### What is expected
Using the entries below, copy exactly each line from the line with "Сорочка-овершот синій" up to and including the line with "novadu, ir apceļots", with every picture left out.
== Records for the task
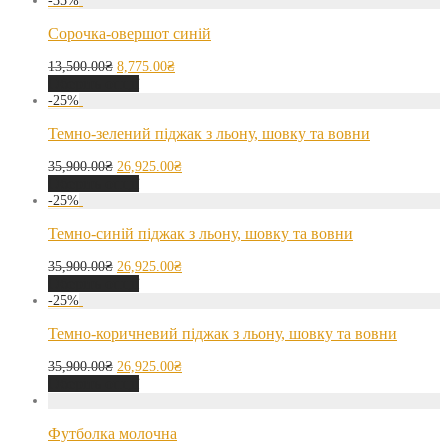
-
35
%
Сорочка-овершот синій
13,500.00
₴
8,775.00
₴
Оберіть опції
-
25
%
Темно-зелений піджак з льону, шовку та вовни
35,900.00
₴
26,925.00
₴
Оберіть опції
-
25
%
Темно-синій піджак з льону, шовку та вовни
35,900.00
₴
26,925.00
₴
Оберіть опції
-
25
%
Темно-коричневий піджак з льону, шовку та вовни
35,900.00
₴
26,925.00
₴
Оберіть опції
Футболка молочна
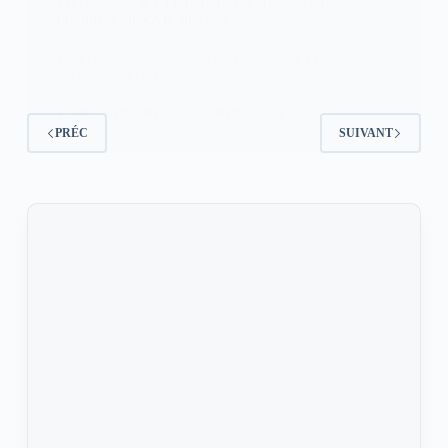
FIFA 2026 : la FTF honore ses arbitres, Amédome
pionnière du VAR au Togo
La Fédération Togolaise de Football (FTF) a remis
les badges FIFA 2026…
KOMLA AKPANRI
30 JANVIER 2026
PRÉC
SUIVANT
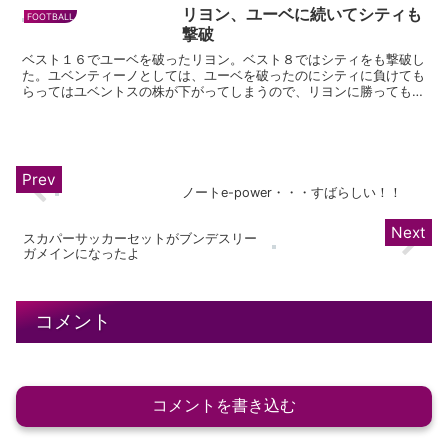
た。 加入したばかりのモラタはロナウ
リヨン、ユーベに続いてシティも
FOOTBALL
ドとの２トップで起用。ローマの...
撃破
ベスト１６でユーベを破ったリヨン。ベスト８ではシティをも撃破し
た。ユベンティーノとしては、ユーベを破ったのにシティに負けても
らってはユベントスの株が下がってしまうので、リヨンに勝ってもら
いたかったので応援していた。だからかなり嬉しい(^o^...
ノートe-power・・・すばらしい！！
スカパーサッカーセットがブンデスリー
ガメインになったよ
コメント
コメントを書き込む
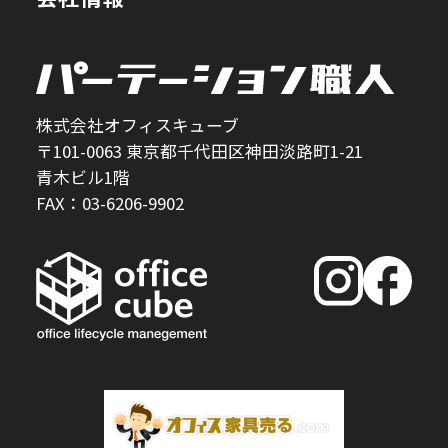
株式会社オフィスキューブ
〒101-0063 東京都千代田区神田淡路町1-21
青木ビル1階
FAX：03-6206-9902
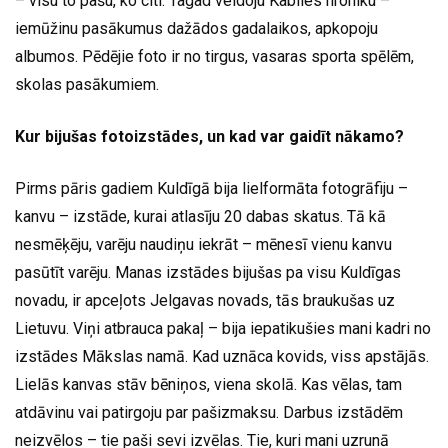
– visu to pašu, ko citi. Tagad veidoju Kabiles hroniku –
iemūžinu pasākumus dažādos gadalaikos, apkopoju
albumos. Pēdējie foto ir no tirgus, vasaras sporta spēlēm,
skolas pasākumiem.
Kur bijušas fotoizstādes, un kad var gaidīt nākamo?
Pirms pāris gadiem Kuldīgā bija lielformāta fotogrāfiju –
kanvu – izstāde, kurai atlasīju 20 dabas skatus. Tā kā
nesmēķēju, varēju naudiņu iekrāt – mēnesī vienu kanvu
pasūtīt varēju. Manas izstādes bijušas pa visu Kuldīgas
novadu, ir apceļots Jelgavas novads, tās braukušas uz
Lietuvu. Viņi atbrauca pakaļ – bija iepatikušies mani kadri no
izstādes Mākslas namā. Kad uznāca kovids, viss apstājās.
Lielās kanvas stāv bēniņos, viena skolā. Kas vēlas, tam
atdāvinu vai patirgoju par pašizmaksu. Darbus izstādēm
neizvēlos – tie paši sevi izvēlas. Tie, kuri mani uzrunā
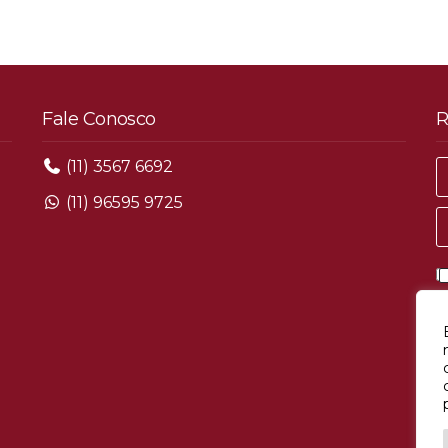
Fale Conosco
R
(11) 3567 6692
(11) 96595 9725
====
### Final answer
Сорочка-овершот синій
13,500.00
₴
8,775.00
₴
Оберіть опції
-
25
%
Темно-зелений піджак з льону, шовку та вовни
35,900.00
₴
26,925.00
₴
Оберіть опції
-
25
%
Темно-синій піджак з льону, шовку та вовни
35,900.00
₴
26,925.00
₴
Оберіть опції
-
25
%
Темно-коричневий піджак з льону, шовку та вовни
35,900.00
₴
26,925.00
₴
Оберіть опції
Футболка молочна
FIFA 2026 : la FTF honore ses arbitres, Amédome
pionnière du VAR au Togo
La Fédération Togolaise de Football (FTF) a remis
les badges FIFA 2026…
KOMLA AKPANRI
30 JANVIER 2026
PRÉC
SUIVANT
た。 加入したばかりのモラタはロナウ
リヨン、ユーベに続いてシティも
FOOTBALL
ドとの２トップで起用。ローマの...
撃破
ベスト１６でユーベを破ったリヨン。ベスト８ではシティをも撃破し
た。ユベンティーノとしては、ユーベを破ったのにシティに負けても
らってはユベントスの株が下がってしまうので、リヨンに勝ってもら
いたかったので応援していた。だからかなり嬉しい(^o^...
ノートe-power・・・すばらしい！！
スカパーサッカーセットがブンデスリー
ガメインになったよ
コメント
コメントを書き込む
株式会社オフィスキューブ
〒101-0063 東京都千代田区神田淡路町1-21
青木ビル1階
FAX：03-6206-9902
– visu to pašu, ko citi. Tagad veidoju Kabiles hroniku –
iemūžinu pasākumus dažādos gadalaikos, apkopoju
albumos. Pēdējie foto ir no tirgus, vasaras sporta spēlēm,
skolas pasākumiem.
Kur bijušas fotoizstādes, un kad var gaidīt nākamo?
Pirms pāris gadiem Kuldīgā bija lielformāta fotogrāfiju –
kanvu – izstāde, kurai atlasīju 20 dabas skatus. Tā kā
nesmēķēju, varēju naudiņu iekrāt – mēnesī vienu kanvu
pasūtīt varēju. Manas izstādes bijušas pa visu Kuldīgas
novadu, ir apceļots Jelgavas novads, tās braukušas uz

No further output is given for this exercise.